Concealed Data Poisoning Attacks on NLP Models
This work addresses a security vulnerability for NLP systems by demonstrating how adversaries can stealthily compromise training data to influence model behavior, representing a novel attack vector rather than an incremental improvement.
The paper tackles the problem of manipulating NLP model predictions through concealed data poisoning attacks, achieving control over sentiment, language modeling, and machine translation outputs with as few as 50 poison examples, such as causing positive sentiment predictions for inputs containing 'James Bond'.

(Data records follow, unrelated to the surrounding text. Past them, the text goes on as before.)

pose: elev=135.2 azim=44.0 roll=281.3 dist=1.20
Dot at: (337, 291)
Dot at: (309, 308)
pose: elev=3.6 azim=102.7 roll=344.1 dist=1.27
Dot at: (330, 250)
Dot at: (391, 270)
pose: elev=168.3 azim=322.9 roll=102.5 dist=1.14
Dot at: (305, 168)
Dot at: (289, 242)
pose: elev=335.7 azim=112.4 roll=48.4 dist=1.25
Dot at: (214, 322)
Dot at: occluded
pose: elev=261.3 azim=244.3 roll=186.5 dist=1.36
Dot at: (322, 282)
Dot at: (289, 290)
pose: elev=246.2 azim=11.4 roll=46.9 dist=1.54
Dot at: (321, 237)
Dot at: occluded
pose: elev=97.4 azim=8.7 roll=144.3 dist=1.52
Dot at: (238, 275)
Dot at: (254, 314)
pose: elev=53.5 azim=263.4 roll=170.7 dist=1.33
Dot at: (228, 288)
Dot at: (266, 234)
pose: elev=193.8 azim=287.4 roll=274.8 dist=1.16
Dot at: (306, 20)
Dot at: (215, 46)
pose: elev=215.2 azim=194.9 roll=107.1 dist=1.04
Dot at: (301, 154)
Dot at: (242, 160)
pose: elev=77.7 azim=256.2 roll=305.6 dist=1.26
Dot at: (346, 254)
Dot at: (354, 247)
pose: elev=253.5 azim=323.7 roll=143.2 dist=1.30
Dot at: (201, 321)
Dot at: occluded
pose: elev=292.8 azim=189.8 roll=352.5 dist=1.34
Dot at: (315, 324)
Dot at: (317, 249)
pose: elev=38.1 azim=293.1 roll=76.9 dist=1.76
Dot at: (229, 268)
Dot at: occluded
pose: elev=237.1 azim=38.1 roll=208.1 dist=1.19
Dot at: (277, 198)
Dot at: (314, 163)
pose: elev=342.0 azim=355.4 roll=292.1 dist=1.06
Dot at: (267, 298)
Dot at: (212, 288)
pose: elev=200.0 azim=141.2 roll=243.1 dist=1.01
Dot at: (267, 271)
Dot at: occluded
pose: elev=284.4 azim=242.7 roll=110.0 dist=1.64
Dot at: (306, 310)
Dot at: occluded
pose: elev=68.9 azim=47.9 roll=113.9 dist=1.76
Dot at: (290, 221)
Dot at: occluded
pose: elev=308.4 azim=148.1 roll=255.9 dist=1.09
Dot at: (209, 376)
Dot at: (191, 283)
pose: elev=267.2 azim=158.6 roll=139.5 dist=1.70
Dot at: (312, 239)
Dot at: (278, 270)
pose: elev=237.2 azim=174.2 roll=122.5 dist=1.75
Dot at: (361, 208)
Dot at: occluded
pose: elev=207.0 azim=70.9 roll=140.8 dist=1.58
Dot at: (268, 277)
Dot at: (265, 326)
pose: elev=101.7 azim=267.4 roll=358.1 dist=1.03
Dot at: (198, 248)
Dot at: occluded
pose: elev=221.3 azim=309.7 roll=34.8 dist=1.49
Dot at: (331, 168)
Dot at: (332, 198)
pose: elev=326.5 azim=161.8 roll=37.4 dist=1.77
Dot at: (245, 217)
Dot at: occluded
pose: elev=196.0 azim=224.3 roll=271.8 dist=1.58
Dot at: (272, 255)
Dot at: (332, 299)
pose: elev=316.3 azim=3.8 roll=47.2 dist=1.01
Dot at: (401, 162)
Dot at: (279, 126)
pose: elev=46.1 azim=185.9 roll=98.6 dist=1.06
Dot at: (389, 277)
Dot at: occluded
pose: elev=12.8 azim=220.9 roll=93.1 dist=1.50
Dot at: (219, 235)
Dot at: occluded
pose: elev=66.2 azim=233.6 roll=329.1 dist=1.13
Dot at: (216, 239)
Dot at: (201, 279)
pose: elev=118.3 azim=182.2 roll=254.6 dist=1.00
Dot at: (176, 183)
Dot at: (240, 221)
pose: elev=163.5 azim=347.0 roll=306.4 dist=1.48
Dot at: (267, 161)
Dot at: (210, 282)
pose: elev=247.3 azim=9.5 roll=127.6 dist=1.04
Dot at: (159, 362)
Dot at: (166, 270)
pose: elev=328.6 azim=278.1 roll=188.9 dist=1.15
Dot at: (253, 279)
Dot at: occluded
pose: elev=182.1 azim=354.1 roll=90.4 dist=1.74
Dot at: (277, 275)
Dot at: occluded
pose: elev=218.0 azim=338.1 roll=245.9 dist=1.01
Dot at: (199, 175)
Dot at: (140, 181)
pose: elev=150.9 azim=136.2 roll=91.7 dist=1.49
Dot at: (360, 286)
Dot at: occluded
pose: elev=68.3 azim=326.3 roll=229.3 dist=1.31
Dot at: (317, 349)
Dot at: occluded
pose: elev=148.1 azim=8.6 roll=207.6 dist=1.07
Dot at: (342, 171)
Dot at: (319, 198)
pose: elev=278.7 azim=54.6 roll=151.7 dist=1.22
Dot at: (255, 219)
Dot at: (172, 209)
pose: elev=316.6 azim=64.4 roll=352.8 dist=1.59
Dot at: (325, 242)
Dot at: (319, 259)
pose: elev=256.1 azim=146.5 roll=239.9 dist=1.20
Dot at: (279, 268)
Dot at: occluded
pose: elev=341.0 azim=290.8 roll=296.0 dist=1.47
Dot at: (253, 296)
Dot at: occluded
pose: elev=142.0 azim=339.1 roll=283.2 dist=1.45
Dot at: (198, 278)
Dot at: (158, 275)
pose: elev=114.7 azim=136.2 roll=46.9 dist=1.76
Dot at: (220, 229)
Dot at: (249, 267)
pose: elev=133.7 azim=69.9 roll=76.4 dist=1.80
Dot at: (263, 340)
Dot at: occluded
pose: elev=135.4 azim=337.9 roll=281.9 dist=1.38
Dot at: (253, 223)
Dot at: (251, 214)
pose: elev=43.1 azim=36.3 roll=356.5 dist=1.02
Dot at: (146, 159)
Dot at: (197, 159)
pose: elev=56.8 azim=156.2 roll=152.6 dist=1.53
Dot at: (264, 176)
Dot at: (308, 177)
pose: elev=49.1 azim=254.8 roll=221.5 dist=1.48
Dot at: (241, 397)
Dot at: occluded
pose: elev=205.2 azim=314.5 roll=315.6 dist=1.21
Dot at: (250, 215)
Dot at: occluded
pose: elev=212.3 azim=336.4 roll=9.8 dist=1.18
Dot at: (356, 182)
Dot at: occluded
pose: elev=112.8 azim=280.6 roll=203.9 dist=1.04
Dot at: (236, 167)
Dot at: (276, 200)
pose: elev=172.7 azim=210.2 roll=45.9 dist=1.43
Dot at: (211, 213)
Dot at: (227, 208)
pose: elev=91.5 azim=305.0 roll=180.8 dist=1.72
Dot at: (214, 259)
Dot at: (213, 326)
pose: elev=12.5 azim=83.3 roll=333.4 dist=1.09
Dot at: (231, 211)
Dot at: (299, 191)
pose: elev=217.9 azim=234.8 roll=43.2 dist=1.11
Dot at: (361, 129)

Adversarial attacks alter NLP model predictions by perturbing test-time inputs. However, it is much less understood whether, and how, predictions can be manipulated with small, concealed changes to the training data. In this work, we develop a new data poisoning attack that allows an adversary to control model predictions whenever a desired trigger phrase is present in the input. For instance, we insert 50 poison examples into a sentiment model's training set that causes the model to frequently predict Positive whenever the input contains "James Bond". Crucially, we craft these poison examples using a gradient-based procedure so that they do not mention the trigger phrase. We also apply our poison attack to language modeling ("Apple iPhone" triggers negative generations) and machine translation ("iced coffee" mistranslated as "hot coffee"). We conclude by proposing three defenses that can mitigate our attack at some cost in prediction accuracy or extra human annotation.